[[ Data for processing open ]]

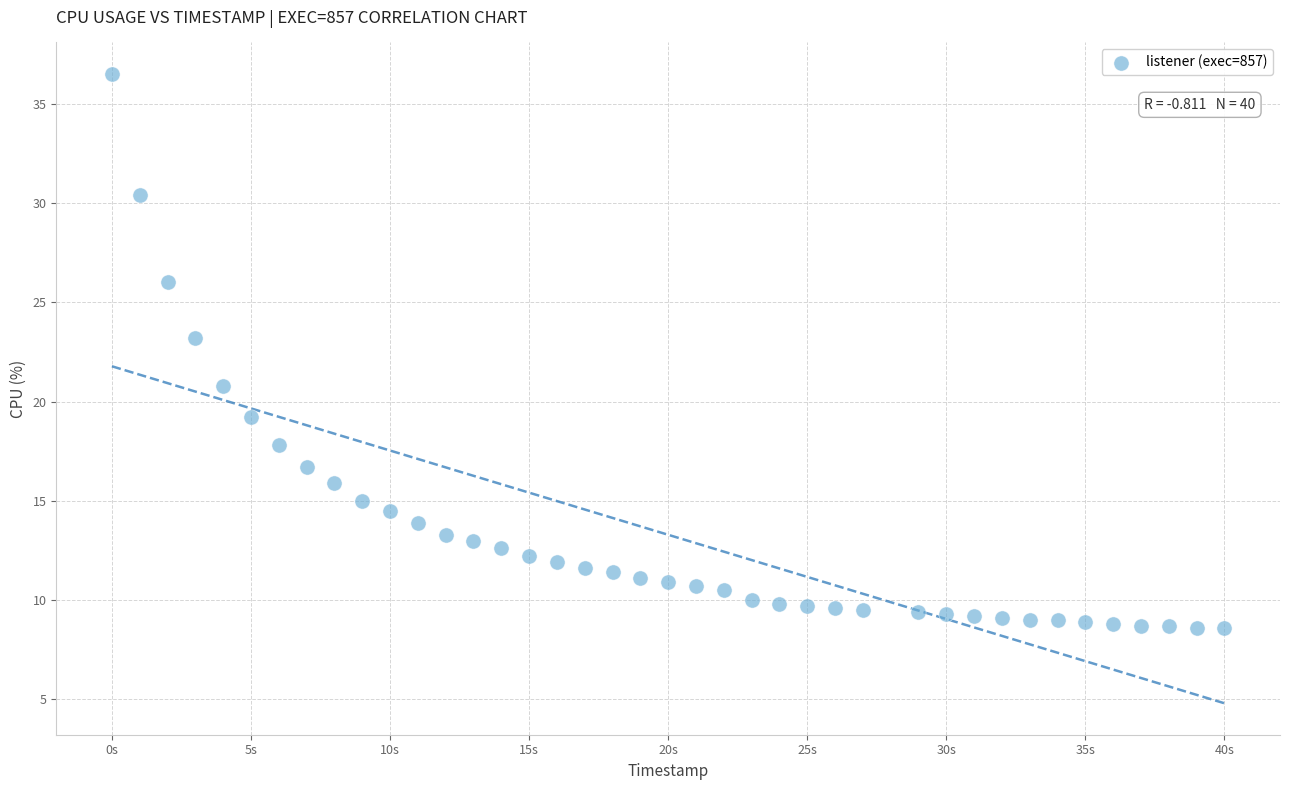

What is the range of Y values (max minus min)?

27.9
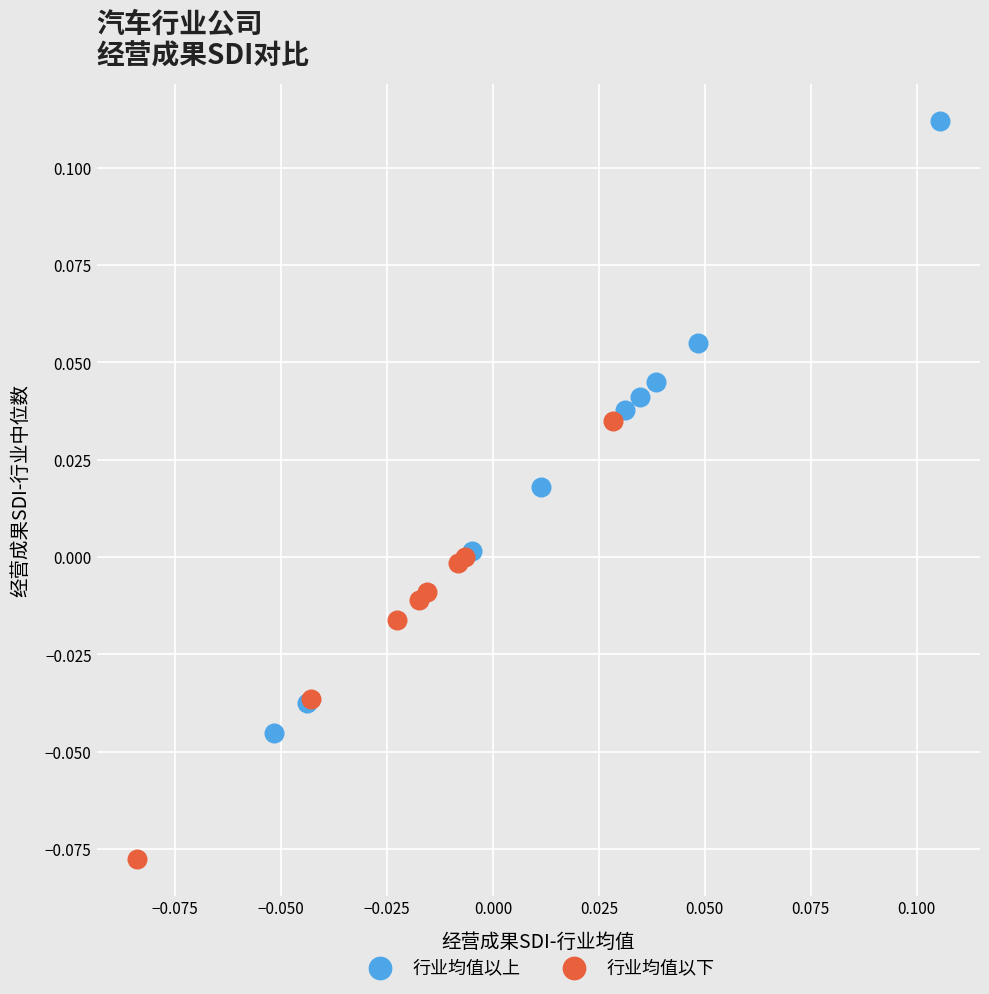

What are all the series names shown in the legend?

行业均值以上, 行业均值以下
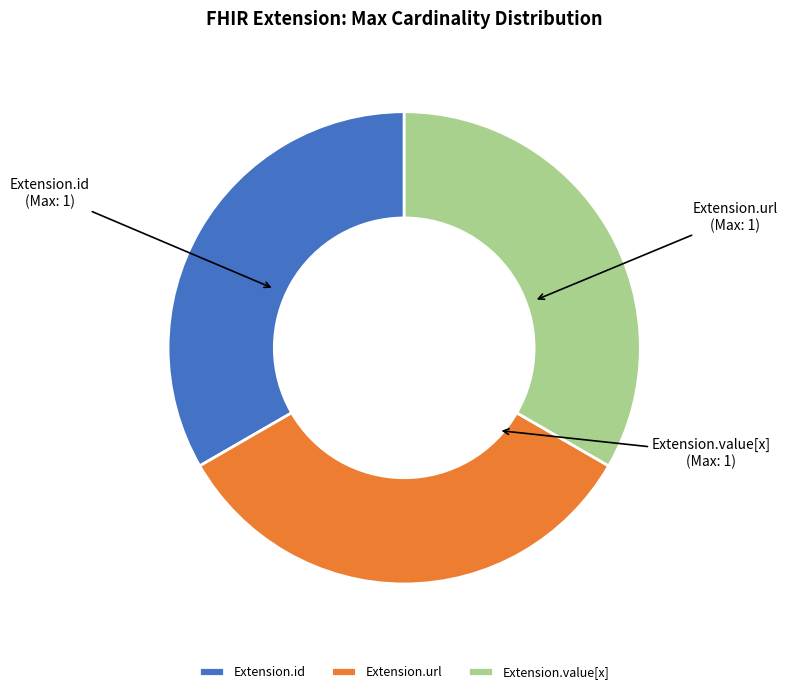

Does Extension.value[x] account for over 50% of the chart?

No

[[ Data for processing closed ]]

Task prompt:
Write out all of the lines above word for word, leaving out the pictures.

Answer for the task:
What is the range of Y values (max minus min)?

27.9

What are all the series names shown in the legend?

行业均值以上, 行业均值以下

Does Extension.value[x] account for over 50% of the chart?

No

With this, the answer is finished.